The Implementation: Pragmatic & Flexible #

Watermemo isn’t a monolithic system. It’s designed to work with:

Any LLM via Ollama or OpenAI-compatible API
Any embedding model (defaults to nomic-embed-text)
Django REST API (Django Ninja for speed)
PostgreSQL with pgvector (for similarity search)
Open WebUI (as a filter plugin)
Standalone use (any HTTP client)

The background distillation runs asynchronously, so storing a memory is instant. The intelligence happens in the background.

Key features:

Vector similarity search with cosine distance
PostgreSQL full-text search fallback
Time decay on memory recency
Core memory prioritization
Near-duplicate detection and merging
User scoping for multi-tenant use
Open WebUI integration (optional filter)

Using It #

Watermemo works as:

A standalone REST API at /api/memories/ and /api/distillations/search
An Open WebUI filter that automatically recalls relevant memories before every exchange
A middleware for any HTTP-based AI system

You can start with a single Docker Compose, and it’s ready to go in minutes. The API docs are at /api/docs when you run it.

The Future #

This is still a work in progress, but I hope it’s a foundation for something interesting.

There are things I’m thinking about:

Better core memory detection (is there a pattern we’re missing?)
Cross-session memory transfer (can we share context between users?)
Multi-modal memories (images, audio, not just text)
Memory editing (can we correct the distillation process?)

The Bottom Line #

Building AI applications that actually remember things is hard. But it’s not impossible.

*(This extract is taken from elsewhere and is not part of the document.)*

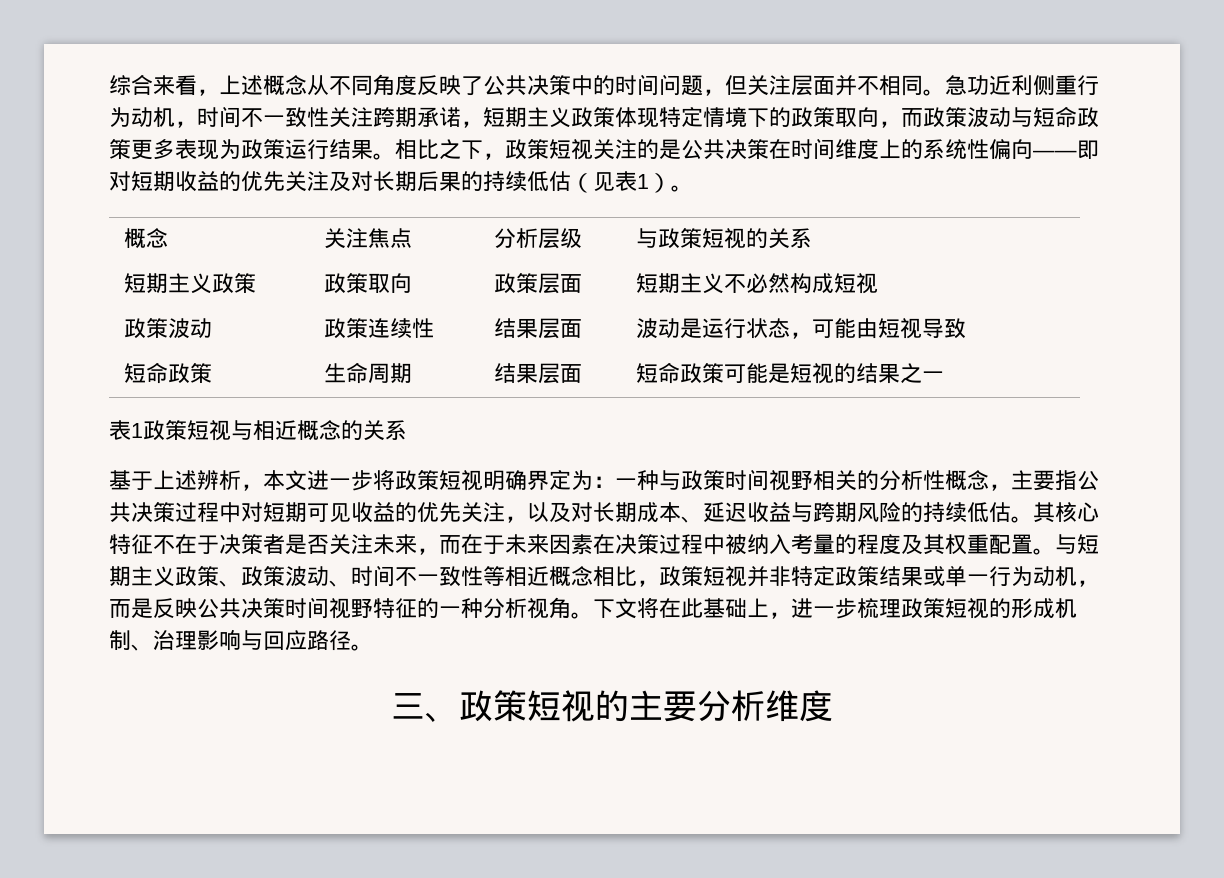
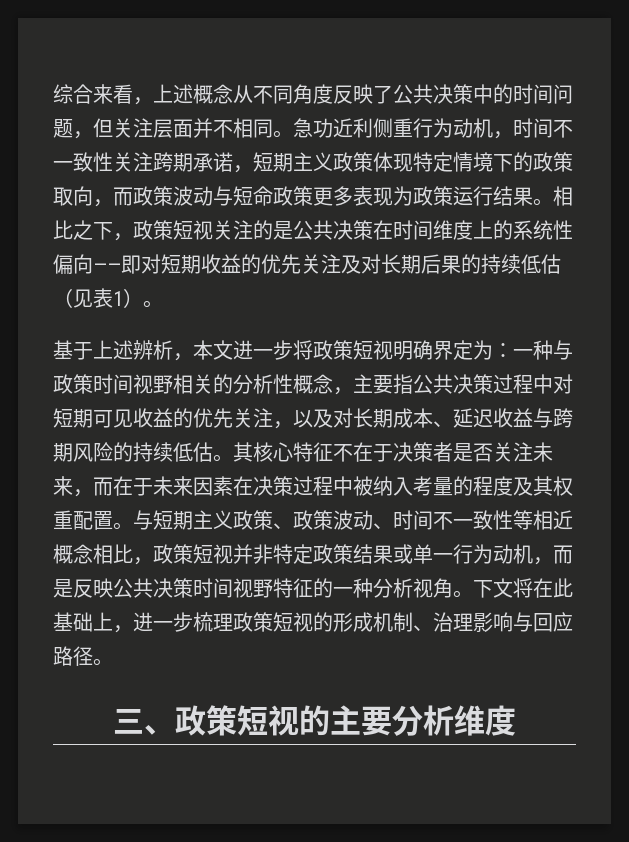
[123,228,168,248] [323,228,412,249] [493,228,582,249] [635,228,812,249] [123,273,256,294] [323,273,412,294] [493,273,582,294] [635,273,878,294] [123,318,212,339] [323,318,434,339] [493,318,582,339] [635,318,966,339] [123,362,212,384] [323,362,412,384] [493,363,582,384] [635,362,944,384] [109,420,407,441] // 概念 | 关注焦点 | 分析层级 | 与政策短视的关系 // 短期主义政策 | 政策取向 | 政策层面 | 短期主义不必然构成短视 // 政策波动 | 政策连续性 | 结果层面 | 波动是运行状态，可能由短视导致 // 短命政策 | 生命周期 | 结果层面 | 短命政策可能是短视的结果之一 // 表1政策短视与相近概念的关系 -> (163, 304) none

Distill the memories, not the conversations. Store the raw exchanges, but let an LLM extract the essence. Search on that essence. Inject the relevant memories as context.

It’s a simple idea, but it makes all the difference.

Built with: Django, PostgreSQL, pgvector, Ollama, OpenWebUI

Available at: https://github.com/marzukia/watermemo

The API docs are self-contained, and you can run it in Docker in under a minute.